We evaluate ChatPLUG through three aspects: basic conversational ability, personalized ability, and multitasking generalization ability. Before deployment, we ensure system stability through comprehensive user experience and performance testing.\

evaluation framework

1. Knowledge Augmentation

With external knowledge from a search engine, the problem of knowledge hallucinations is alleviated. Besides, it enables ChatPLUG to generate informative responses and can answer correctly when encountering real-time questions.

Human evaluation of knowledge hallucination

With knowledge augmentation, ChatPLUG achieves better performance in terms of knowledge hallucination.

knowledge_hallucination

Examples of real-time questions (Click to view👇) knowledge_example Access up-to-date information from Internet enables ChatPLUG to provide accurate real-time answers to questions.

2. Personalization

It's flexible to customize dialogue style and characters by setting bot profiles through our FiD architecture or simply using the appropriate prompt.

Examples of dialogue-style customization (Click to view👇) dialogue-style
Examples of character customization (Click to view👇) character_customization

3. Multi Skills

ChatPLUG can not only generate coherent and engaging responses in an open and multi-turn conversation scenario, but also demenstrate strong multi-task generalization on a variety of text understanding and generation tasks. We will compare its performance with other recent open-source models, and provide examples as below.

Human evaluation of multi-task generalization

We compare our model with open-source Chinese LLMs including BELLE-7M-2B and ChatGLM-6B following the four-level rating evaluation (A>B>C>D). First, all the models are able to follow the given instructions (very small quantity of RATING-D). Second, our model ChatPLUG-3.7B achieves better performance (more quantity of RATING-A and fewer quantity of RATING-C) than BELLE-7B-2M with fewer model parameters and is comparable to ChatGLM-6B. It demonstrates the strong multi-task generalization of ChatPLUG. Lastly, by scaling up the model size to 13B, our model ChatPLUG-13B obtains the best performance.

evaluation_of_multi_task

Examples of multi-task generalization (Click to view👇) multitask_case_1 multitask_case_2

Limitations

Based on the real-world dialogue capabilities of digital human, we mainly focus on mulit-turn conversation with three fundamental abilities including knowledge augmentation, personalization and multi skills. Please refer to our paper for futher details.

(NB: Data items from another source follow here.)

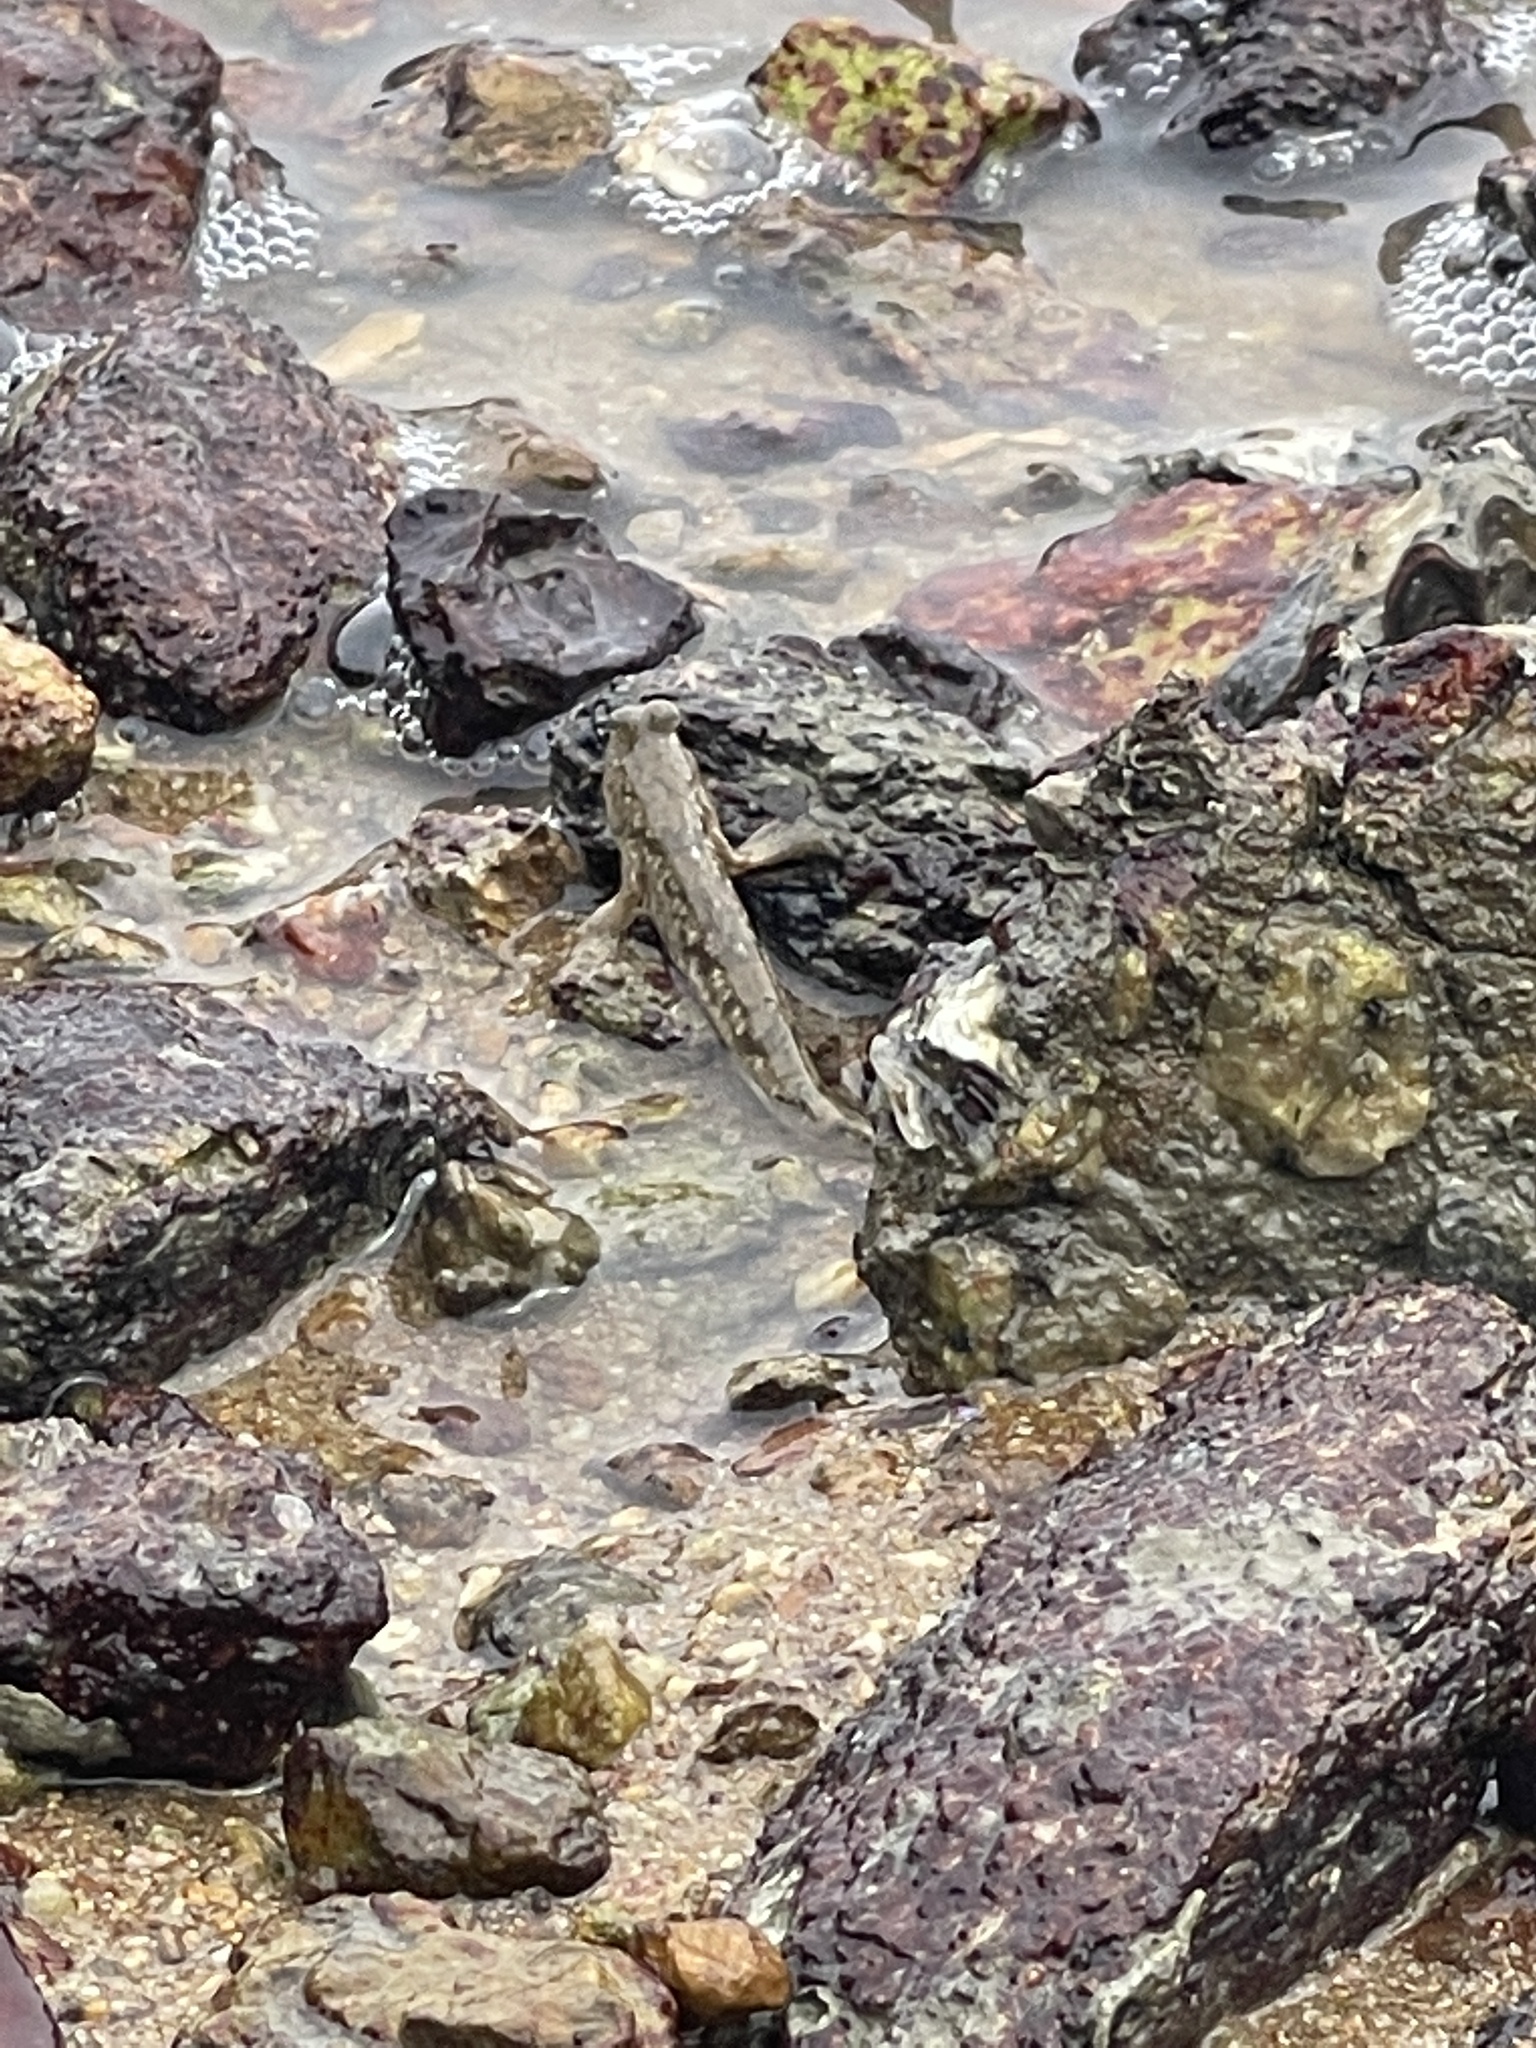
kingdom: Animalia
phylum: Chordata
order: Perciformes
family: Gobiidae
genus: Periophthalmus
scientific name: Periophthalmus modestus
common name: Black goby
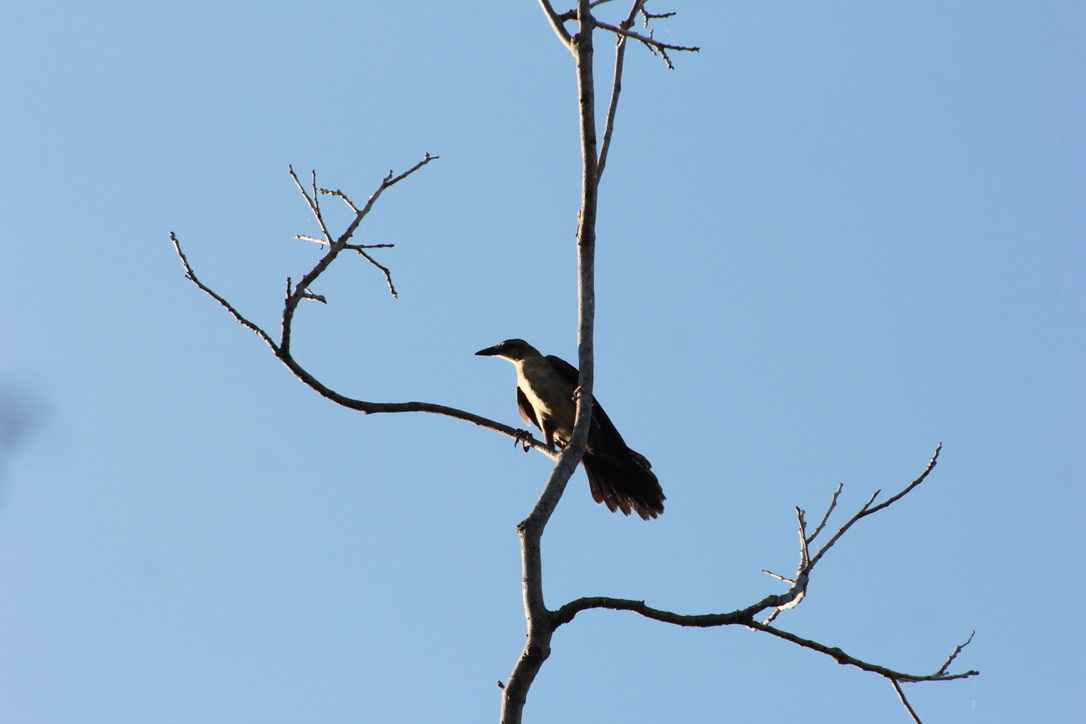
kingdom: Animalia
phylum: Chordata
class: Aves
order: Passeriformes
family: Icteridae
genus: Quiscalus
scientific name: Quiscalus mexicanus
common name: Great-tailed grackle
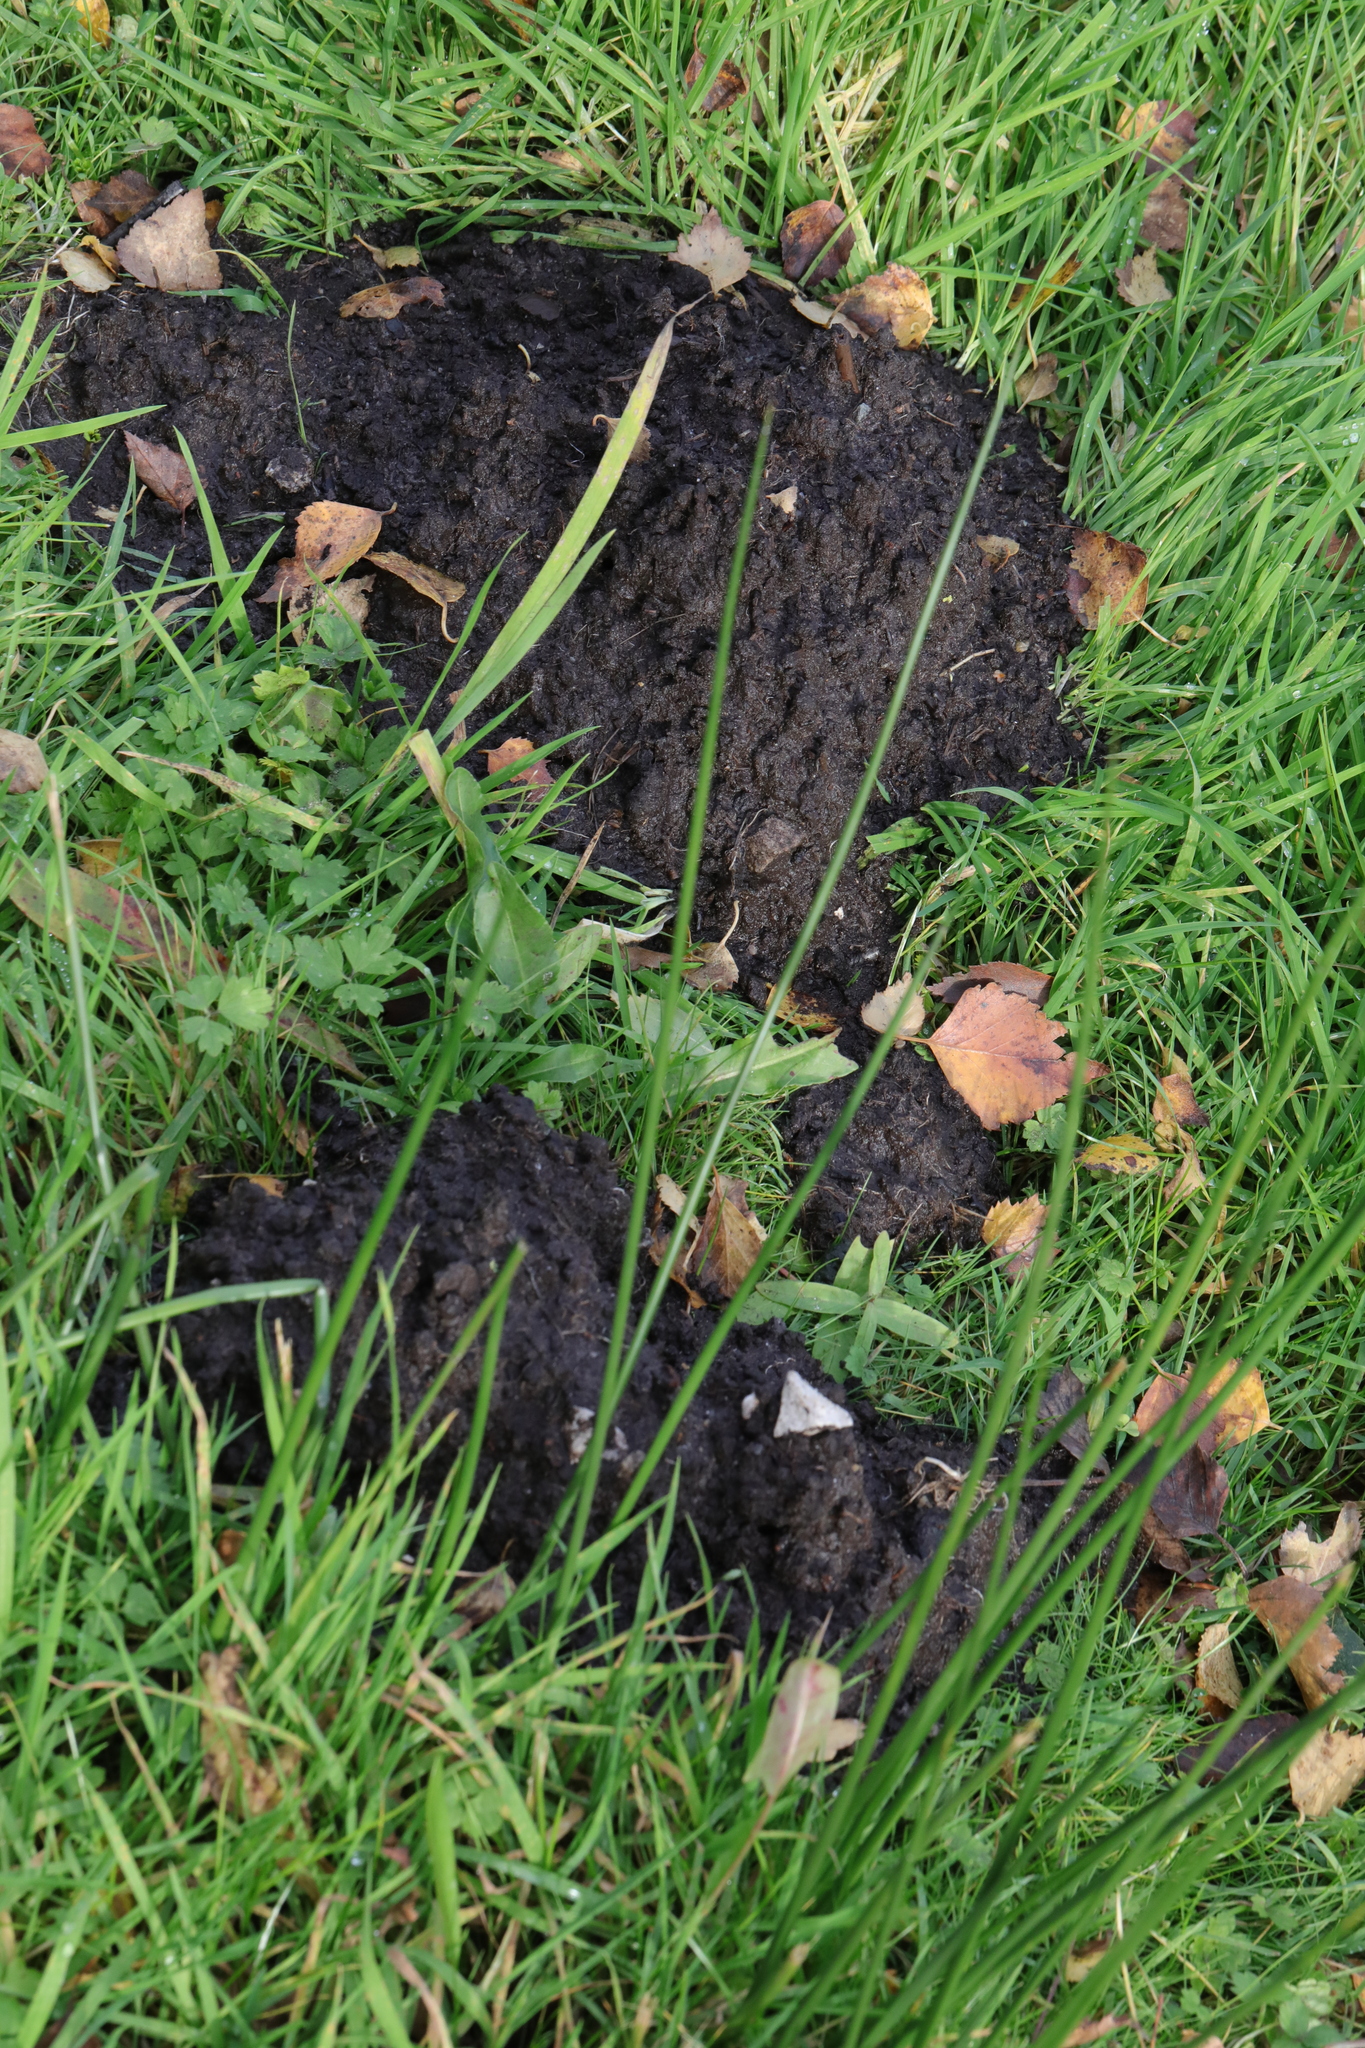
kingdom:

At the launch of the ChatPLUG project, we don't intentionally bulid a all-powerful large-scale model. Therefore, we find some following limitations.

  • Dialogue style generation: ChatPLUG more often tends to generate short and concise responses, which are more suitable for conversational scenarios.
  • Weak reasoning ability: it's not good at solving problems that require reasoning skills, such as math calculation.
  • Weak code ability: it's not pre-trained with code, so it may perform poorly on coding task.
  • May generate harmful content: hamrful or biased content may still be generated if induced.
  • Limited multilingual ability: we focus on building a Chinese open-domain dialogue system and not intentinally to improve multilingual ability.

We leave above shortcomings for future work.